Von Matthias Bosenick (04.03.2023)
Nightwish-Metal lediglich in 2D plus Mittelalter-Folklore-Tralala, inklusive „Tanderadei“ und einer anstrengenden Stimme: Lumsk aus Trondheim vertonen nach 16 Jahren Pause auf „Fremmede Toner“, ihrem vierten Album in 22 (andere Quellen sagen 24) Jahren, ins Norwegische übersetzte Gedichte und in der zweiten Hälfte deren Originale. Handwerklich kann man dem Septett nix nachsagen, aber dennoch wehren sich die Ohren dagegen, der Musik dauerhaft ausgesetzt zu sein: Zu viele Klischees aus den verschiedenen Genres – und ein Gesang, der mehr will, als er zu bieten in der Lage ist.

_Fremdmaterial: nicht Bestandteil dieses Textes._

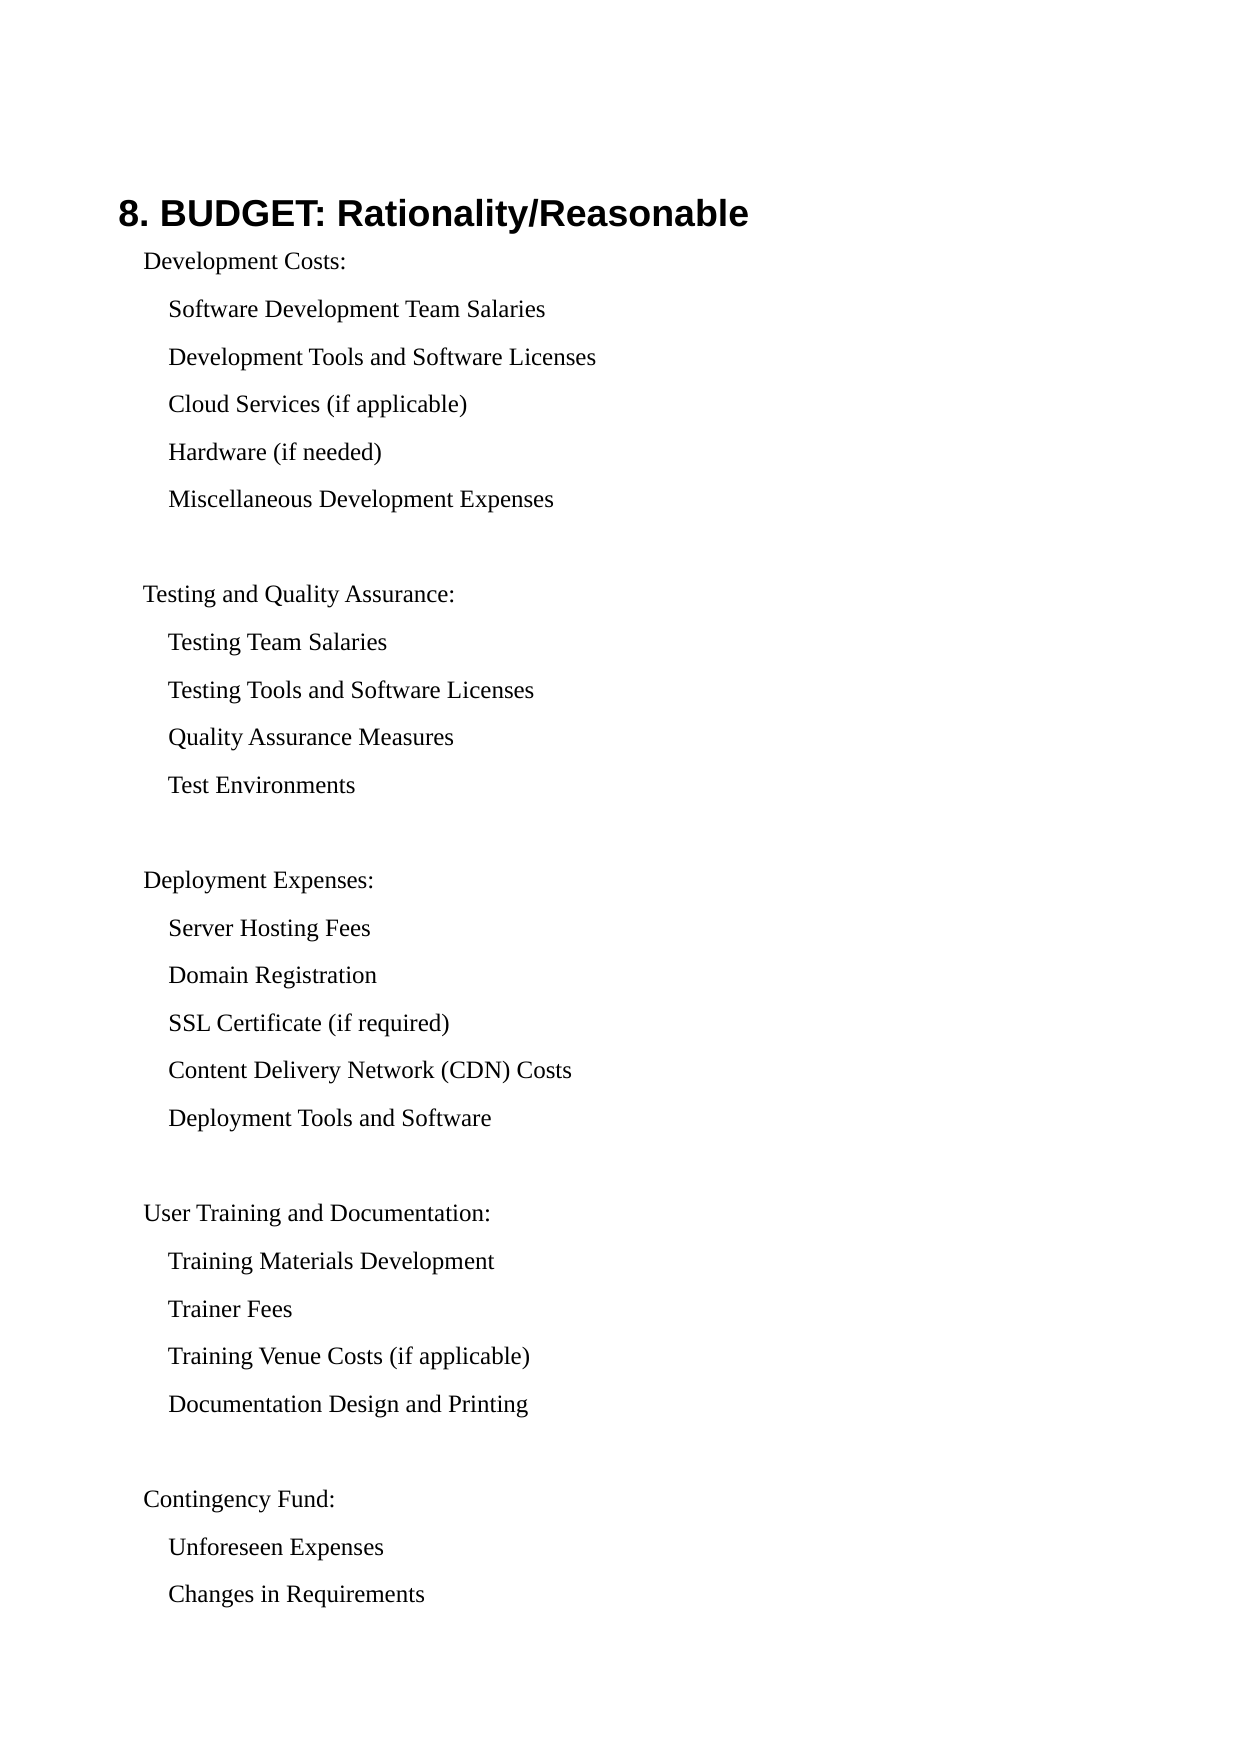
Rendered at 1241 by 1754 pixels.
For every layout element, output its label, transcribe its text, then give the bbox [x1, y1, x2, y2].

subtitle 8. BUDGET: Rationality/Reasonable [118, 191, 1122, 234]
text Deployment Expenses: [118, 865, 1122, 894]
text Deployment Tools and Software [118, 1103, 1122, 1132]
text Cloud Services (if applicable) [118, 389, 1122, 418]
text Testing and Quality Assurance: [118, 579, 1122, 608]
text Development Costs: [118, 246, 1122, 275]
text Quality Assurance Measures [118, 722, 1122, 751]
text Trainer Fees [118, 1294, 1122, 1322]
text Software Development Team Salaries [118, 294, 1122, 323]
text Contingency Fund: [118, 1484, 1122, 1513]
text Testing Team Salaries [118, 627, 1122, 656]
text Server Hosting Fees [118, 913, 1122, 942]
text Domain Registration [118, 960, 1122, 989]
text Documentation Design and Printing [118, 1389, 1122, 1418]
text User Training and Documentation: [118, 1198, 1122, 1227]
text Unforeseen Expenses [118, 1532, 1122, 1560]
text Development Tools and Software Licenses [118, 342, 1122, 370]
text Hardware (if needed) [118, 437, 1122, 466]
text Miscellaneous Development Expenses [118, 484, 1122, 513]
text Testing Tools and Software Licenses [118, 675, 1122, 703]
text Changes in Requirements [118, 1579, 1122, 1608]
text Training Materials Development [118, 1246, 1122, 1275]
text Training Venue Costs (if applicable) [118, 1341, 1122, 1370]
text Test Environments [118, 770, 1122, 799]
text SSL Certificate (if required) [118, 1008, 1122, 1037]
text Content Delivery Network (CDN) Costs [118, 1056, 1122, 1084]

Wenn man schon zu siebt ist, hat man bestimmt ordentlich Leute zur Hand, die ihre Instrumente mindestens richtigherum halten und auch versiert einsetzen können, und das kann man den Leuten von Lumsk nicht absprechen. Da kommt ja auch einiges zusammen, was dem Metal ebenso zuträglich ist wie der Folklore: die Violine von Siv Lena Laugtug Sæther, das Keyboard von Espen Warankov Godø, die Gitarren von Eystein Garberg und – neu dabei – Roar Grindheim, der Bass von Espen Hammer, das Schlagzeug von Vidar Berg sowie natürlich der Gesang – ebenfalls neu – von Mari Klingen. Leider ist es gerade letztere, die dem Hörgenuss einiges abverlangt. Nichts gegen hohe Stimmen, nichts gegen zarte Stimmen, gerade aus Norwegen sei da Stina Nordenstam herausragend hervorgehoben, aber Mari Klingens Organ ist zu schwach für das, was sie damit ausdrücken möchte, da steht sie ihrer Vorgängerin leider in nichts nach. Und wenn dann zum Schluss einer ihrer männlichen Kollegen einspringt, wird es nicht eben besser.
Aber es gibt ja auch noch Musik. Ja, die ist gut gespielt, aber – es ist, kombiniert mit dem hohen Gesang, zu dicht an Nightwish, dabei aber flach, auch wenn es mal Riffs zu hören gibt, und es ist irgendwie Folklore, die sehr dicht bei dem deutschen Mittelalterzeug geparkt ist und bisweilen die Nähe zum Sakralen nicht scheut – und zum Albernen. Tanderadei. Das war in den Neunzigern noch cool und aufregend, überschritt aber seine Halbwertszeit schon kurz darauf. Ja, die Band frickelt fröhlich herum, generiert ein breites Spektrum an Sounds und Stilen, mixt manches munter, kann was am Apparat, aber. Es ist zu viel unangenehm. Immerhin holt hier niemand den Feuerschwanz aus der Hose, so viel Anstand haben die Norweger.
Interessant ist noch das Konzept dieses Albums: „Fremmede Toner“ ist der Titel eines Gedichtbandes, den der Norweger André Bjerke 1947 herausbrachte und in dem er deutsch- und englischsprachige Lyrik ins Norwegische Bokmål übersetzte, darunter A.C. Swinburne, Johann Wolfgang von Goethe und Friedrich Nietzsche. Lumsk machen aus sechs Texten Lieder und spiegeln sie mit ihren jeweiligen Originalen. Die singen sie nicht einfach zur selben Musik neu ein, sondern komponieren neue Songs dazu – eine Mammutarbeit also. In seiner Nische mag das funktionieren, darüber hinaus hat es jedoch so seine liebe Not.